*Job*
Which of the lines below include "Screwdriver"? Each one should be copied out.

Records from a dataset
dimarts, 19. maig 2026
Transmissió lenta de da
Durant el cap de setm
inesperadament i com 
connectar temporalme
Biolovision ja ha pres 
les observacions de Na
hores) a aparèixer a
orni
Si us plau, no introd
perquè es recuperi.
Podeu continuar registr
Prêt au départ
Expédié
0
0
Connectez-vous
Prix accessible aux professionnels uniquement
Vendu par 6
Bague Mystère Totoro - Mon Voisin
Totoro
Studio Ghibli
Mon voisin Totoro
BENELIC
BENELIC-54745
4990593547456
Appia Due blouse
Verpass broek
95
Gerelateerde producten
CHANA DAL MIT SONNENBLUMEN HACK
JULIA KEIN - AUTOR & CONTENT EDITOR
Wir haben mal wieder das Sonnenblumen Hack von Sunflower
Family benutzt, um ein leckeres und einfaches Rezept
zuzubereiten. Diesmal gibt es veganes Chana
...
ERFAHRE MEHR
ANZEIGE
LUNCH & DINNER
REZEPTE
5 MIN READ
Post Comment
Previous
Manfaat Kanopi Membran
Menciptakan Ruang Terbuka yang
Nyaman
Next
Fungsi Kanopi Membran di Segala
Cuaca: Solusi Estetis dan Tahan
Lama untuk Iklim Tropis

--

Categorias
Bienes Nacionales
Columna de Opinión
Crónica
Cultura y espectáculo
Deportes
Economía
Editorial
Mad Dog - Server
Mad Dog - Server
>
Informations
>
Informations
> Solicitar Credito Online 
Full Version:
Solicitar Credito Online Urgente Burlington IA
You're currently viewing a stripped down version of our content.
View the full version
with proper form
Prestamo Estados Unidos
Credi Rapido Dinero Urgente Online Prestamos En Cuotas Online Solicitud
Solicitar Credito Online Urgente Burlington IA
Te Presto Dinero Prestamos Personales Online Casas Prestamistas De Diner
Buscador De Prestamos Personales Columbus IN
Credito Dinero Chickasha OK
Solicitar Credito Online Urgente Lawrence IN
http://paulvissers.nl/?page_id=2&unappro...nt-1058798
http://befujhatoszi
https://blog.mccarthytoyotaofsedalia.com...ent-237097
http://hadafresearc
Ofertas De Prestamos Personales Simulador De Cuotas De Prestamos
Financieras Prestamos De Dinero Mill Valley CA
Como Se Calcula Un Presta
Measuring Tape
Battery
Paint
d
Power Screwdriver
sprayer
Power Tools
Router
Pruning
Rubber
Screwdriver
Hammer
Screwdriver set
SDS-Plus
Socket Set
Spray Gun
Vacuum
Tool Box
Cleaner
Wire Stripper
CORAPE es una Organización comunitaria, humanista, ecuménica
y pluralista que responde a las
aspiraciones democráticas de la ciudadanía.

--

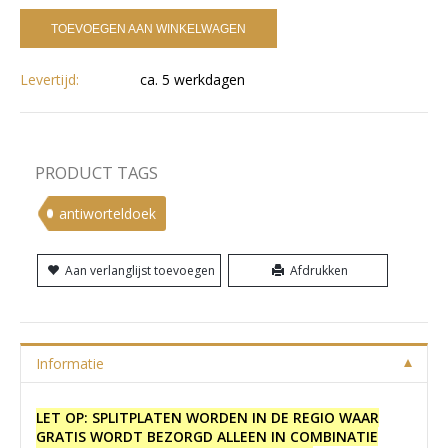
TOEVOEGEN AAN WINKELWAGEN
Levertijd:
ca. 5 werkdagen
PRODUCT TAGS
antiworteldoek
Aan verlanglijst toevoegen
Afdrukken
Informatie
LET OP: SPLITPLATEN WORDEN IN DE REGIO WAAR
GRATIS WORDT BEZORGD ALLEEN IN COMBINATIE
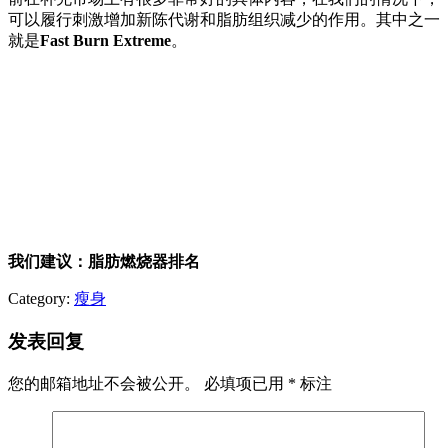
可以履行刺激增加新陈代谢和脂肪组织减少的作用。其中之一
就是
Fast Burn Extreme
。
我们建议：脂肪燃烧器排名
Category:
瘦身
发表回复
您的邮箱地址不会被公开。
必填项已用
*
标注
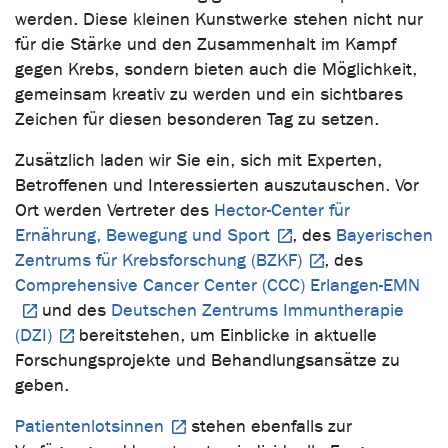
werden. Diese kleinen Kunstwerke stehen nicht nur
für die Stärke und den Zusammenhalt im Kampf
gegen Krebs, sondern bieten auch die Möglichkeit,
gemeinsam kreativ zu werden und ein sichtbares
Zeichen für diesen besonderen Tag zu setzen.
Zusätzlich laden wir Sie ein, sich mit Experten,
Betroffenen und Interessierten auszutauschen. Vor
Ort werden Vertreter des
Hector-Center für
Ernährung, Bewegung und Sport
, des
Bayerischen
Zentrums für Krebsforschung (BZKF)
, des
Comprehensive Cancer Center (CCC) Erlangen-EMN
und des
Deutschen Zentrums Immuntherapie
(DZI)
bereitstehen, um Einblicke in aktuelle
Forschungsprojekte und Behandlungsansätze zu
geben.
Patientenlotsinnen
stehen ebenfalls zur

*Response area*
Power Screwdriver
Screwdriver
Screwdriver set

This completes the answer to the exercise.